Phenomenal 2nd course in the DL specialization. The implementation notebooks really drill into you how the internals of Neural network training work: the forward/backward/update/regularization etc.

By Dagoret S

Aug 2, 2018

There is very much piece of information on hyper parameter tuning that is difficult to self-teach.

The introduction to TensorFlow in notebook is wery well done.

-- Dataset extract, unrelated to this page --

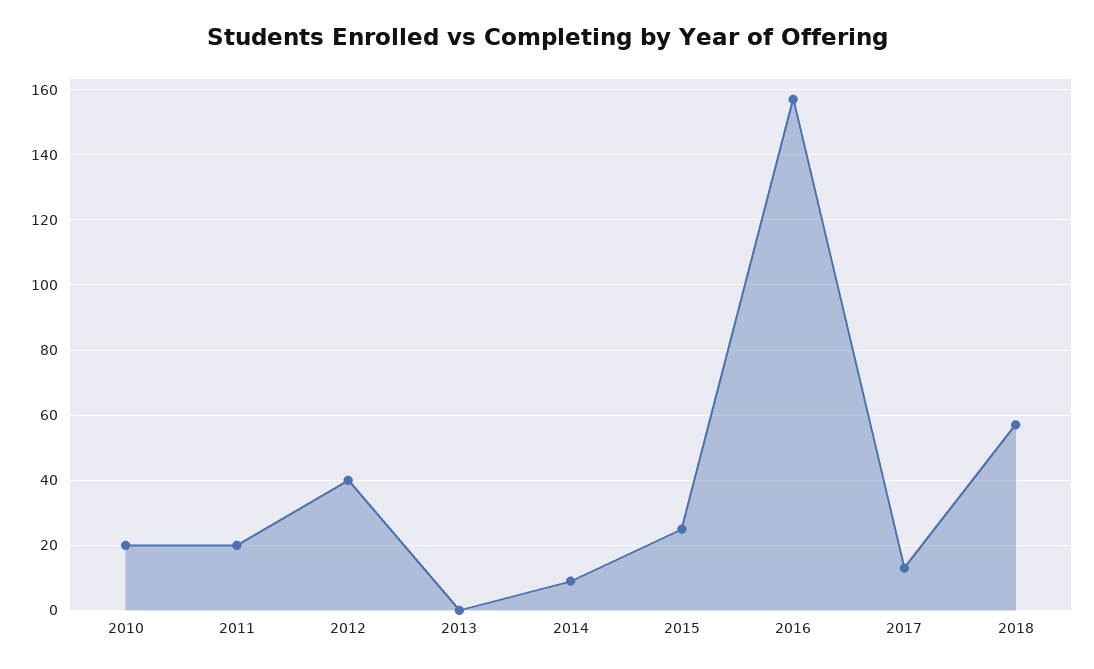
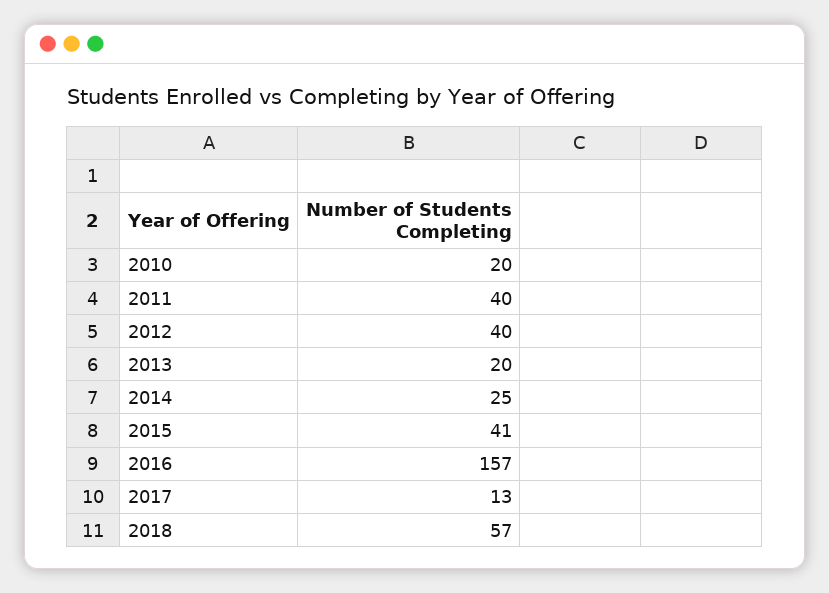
2011: 20 -> 40
2013: 0 -> 20
2014: 10 -> 25
2015: 25 -> 41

I will soon continue with next course.

By Ged R

Sep 27, 2017

A further step in the various tuning possibilities, and of course the introduction to TensorFlow. Feel confident of applying different tuning techniques and playing around with optimization choices

By Наталя Л

Apr 9, 2023

It is always interesting to learn something new. The course helped to understand the important details of the setup. I would like more practical part for a deeper understanding of the application.

By Parul P

Apr 9, 2023

I had to go over some videos multiple times as this a very deep topic.. What would be great is having more programming assignments in the style of Kaggle competitions. You can keep them optional.

By Sepehr S

Jun 15, 2020

The material was interesting. TensorFlow was very brief. What you basically do in the homework is to copy paste the code. But I do not think that I would be able to write the code from the scratch

By Lakshmi T

Sep 23, 2018

Thank you! Great lecture videos and programming assignments with a lot of help built in. I was able to figure them out. Need more practice to master the materials. Thank you! This is a great start

By Ashutosh S

Jul 28, 2018

This is a very important part of the deep learning course, Generally people skip such type of things but here it is deeply explained and a hand on practice assignment makes it totally transparent.

By Bruce C

Dec 8, 2017

In this course, I learned a lot of important concepts and useful implementation techniques. Even though I do have some implementation experience before taking this course, it's still very helpful.

By Gurumurthi V R

Oct 1, 2017

Excellent pedagogy and a simple but effective breakdown of the DL principles in a way a beginner can understand and later appreciate after delving deeper into the subject. Very highly recommended.

By Alvaro P

Jan 26, 2021

Andre does a great job explaining concepts and intuitions, and the contents of the course are up to date and relevant for anyone looking at getting started with neural networks and deep learning.